Why This Country's Economy Would Actually Be Stronger Without Prisons

Person holding briefcase and newspaper
Zain Murdock
July 30, 2021

It’s true that prisons not only treat Black people like property, but operate as a business, too. But what’s also true? Mass incarceration contributes to high poverty rates, and is actually bad for the overall national economy! Why?

Without mass incarceration, the poverty rate in the US would’ve dropped by about 20% from 1980-2004. This isn’t just because people weren’t making money while incarcerated, but also because of how hard it is for people to find work after release. 

But this actually affects all of us.

The Center for Economic and Policy Research says that the country’s GDP would be $78-87 billion more if people with criminal records were employed. In 2008, for example, that loss was about 1.7 million people. 

And there are better resources to fund instead of wasting our taxpayer money on prisons.

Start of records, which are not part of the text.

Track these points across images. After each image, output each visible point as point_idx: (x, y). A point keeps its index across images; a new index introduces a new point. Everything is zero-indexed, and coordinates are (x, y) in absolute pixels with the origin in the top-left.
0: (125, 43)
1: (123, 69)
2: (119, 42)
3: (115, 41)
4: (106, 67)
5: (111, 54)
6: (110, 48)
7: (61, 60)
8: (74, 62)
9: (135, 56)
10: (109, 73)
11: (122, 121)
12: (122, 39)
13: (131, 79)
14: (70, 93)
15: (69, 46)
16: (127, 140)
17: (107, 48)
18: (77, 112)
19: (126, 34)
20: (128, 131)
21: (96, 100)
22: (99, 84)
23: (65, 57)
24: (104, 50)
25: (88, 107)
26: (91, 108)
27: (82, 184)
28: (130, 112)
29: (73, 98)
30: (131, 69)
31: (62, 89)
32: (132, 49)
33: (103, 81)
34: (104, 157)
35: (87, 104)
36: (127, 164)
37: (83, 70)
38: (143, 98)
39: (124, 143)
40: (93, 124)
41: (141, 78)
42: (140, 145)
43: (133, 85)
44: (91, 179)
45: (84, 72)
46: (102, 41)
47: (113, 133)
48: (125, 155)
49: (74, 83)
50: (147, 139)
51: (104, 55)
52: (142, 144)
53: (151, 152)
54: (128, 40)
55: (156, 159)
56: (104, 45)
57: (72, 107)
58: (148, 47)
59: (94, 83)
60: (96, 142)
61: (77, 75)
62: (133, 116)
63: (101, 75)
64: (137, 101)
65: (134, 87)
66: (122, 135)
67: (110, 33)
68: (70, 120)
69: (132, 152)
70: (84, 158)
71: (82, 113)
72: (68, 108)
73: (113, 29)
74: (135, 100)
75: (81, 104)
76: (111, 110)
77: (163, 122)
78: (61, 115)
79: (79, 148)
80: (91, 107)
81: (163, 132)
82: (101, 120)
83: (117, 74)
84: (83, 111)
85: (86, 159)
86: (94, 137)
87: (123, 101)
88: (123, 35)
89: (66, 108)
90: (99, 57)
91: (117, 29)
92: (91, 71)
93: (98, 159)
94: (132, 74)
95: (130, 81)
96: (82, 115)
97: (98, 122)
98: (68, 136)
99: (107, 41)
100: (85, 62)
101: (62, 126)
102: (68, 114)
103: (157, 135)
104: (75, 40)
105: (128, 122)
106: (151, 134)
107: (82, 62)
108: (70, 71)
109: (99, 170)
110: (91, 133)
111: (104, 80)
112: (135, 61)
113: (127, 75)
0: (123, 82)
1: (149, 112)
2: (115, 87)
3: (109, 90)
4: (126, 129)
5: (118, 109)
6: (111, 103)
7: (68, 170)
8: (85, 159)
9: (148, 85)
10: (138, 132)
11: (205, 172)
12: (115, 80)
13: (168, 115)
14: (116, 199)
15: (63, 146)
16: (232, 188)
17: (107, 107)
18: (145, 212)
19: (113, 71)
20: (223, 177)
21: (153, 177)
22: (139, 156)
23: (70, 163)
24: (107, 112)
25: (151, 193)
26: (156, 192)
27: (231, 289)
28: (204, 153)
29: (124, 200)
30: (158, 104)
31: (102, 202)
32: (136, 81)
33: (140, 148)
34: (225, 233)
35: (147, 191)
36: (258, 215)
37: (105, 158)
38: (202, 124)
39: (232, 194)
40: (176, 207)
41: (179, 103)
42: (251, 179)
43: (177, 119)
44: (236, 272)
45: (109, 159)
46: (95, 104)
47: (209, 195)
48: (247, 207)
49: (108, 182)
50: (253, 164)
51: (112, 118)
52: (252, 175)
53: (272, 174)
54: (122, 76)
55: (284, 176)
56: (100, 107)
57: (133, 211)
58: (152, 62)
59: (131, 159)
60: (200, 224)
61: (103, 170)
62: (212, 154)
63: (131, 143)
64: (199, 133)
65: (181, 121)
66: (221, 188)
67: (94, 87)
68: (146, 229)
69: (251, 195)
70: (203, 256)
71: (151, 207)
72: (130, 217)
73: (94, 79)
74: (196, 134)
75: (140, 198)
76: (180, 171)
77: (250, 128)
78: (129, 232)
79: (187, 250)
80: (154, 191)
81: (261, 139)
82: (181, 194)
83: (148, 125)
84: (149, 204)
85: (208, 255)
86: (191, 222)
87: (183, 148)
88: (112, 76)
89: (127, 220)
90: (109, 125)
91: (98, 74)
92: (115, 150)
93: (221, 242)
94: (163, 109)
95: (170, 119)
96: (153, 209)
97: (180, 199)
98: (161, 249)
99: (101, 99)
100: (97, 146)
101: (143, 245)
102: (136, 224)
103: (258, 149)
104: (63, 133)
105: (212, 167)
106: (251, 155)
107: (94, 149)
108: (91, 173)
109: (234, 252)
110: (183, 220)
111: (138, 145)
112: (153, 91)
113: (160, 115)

In fact, it’s estimated that if 80% of people with nonviolent offenses weren’t forced into expensive  prisons, the US could SAVE over $7 billion a year. We could use that tax money for affordable housing, jobs, and healthcare! 

But they don’t want that.

The criminal legal system creates a cycle of hyper-criminalizing and incarcerating Black people, then impoverishing Black communities from that incarceration, and finally more "crime" happening because of that poverty. Then it starts all over again! This system is clearly not for us.